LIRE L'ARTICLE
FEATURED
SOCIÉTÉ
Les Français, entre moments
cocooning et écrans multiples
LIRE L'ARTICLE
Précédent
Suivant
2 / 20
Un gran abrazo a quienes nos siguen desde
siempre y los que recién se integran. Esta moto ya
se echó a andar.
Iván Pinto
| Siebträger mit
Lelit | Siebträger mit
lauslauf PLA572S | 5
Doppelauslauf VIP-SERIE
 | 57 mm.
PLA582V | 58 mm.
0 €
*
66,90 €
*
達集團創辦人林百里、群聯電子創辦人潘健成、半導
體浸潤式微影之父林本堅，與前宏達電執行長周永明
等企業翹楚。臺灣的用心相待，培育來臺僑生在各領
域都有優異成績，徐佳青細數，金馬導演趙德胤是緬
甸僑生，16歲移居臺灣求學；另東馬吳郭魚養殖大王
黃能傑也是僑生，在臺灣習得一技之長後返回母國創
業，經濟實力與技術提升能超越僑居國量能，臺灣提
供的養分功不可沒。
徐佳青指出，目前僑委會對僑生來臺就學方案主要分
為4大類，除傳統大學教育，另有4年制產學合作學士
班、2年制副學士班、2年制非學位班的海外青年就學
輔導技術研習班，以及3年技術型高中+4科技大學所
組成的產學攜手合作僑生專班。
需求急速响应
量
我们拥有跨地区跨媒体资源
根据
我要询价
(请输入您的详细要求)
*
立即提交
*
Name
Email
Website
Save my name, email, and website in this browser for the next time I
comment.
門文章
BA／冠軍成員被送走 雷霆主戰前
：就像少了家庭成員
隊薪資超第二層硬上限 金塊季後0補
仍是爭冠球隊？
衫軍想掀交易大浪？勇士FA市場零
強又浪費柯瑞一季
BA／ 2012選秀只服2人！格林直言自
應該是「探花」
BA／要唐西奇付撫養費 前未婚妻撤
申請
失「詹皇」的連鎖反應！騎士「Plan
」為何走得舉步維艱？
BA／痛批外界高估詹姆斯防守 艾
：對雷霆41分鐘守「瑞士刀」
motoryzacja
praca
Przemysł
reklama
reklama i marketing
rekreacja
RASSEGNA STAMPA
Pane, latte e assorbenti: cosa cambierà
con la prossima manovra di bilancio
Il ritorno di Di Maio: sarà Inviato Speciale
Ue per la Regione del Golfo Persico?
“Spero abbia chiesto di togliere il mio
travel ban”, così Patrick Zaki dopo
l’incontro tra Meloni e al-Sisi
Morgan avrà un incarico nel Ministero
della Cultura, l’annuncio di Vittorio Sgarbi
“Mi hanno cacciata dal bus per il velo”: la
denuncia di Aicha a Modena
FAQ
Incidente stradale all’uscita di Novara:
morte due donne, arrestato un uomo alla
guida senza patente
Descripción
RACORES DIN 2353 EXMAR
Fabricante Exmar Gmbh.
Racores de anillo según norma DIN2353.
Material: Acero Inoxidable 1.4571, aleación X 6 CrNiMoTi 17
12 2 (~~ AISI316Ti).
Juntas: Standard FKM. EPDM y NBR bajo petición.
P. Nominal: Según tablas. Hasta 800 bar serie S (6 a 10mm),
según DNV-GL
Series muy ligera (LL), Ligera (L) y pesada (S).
################
Exercise goal
Word for word, copy the line containing "BA／ 2012選秀只服2人！格林直言自" and each line after it to the end of the records, and nothing besides.

Response to this exercise
BA／ 2012選秀只服2人！格林直言自
應該是「探花」
BA／要唐西奇付撫養費 前未婚妻撤
申請
失「詹皇」的連鎖反應！騎士「Plan
」為何走得舉步維艱？
BA／痛批外界高估詹姆斯防守 艾
：對雷霆41分鐘守「瑞士刀」
motoryzacja
praca
Przemysł
reklama
reklama i marketing
rekreacja
RASSEGNA STAMPA
Pane, latte e assorbenti: cosa cambierà
con la prossima manovra di bilancio
Il ritorno di Di Maio: sarà Inviato Speciale
Ue per la Regione del Golfo Persico?
“Spero abbia chiesto di togliere il mio
travel ban”, così Patrick Zaki dopo
l’incontro tra Meloni e al-Sisi
Morgan avrà un incarico nel Ministero
della Cultura, l’annuncio di Vittorio Sgarbi
“Mi hanno cacciata dal bus per il velo”: la
denuncia di Aicha a Modena
FAQ
Incidente stradale all’uscita di Novara:
morte due donne, arrestato un uomo alla
guida senza patente
Descripción
RACORES DIN 2353 EXMAR
Fabricante Exmar Gmbh.
Racores de anillo según norma DIN2353.
Material: Acero Inoxidable 1.4571, aleación X 6 CrNiMoTi 17
12 2 (~~ AISI316Ti).
Juntas: Standard FKM. EPDM y NBR bajo petición.
P. Nominal: Según tablas. Hasta 800 bar serie S (6 a 10mm),
según DNV-GL
Series muy ligera (LL), Ligera (L) y pesada (S).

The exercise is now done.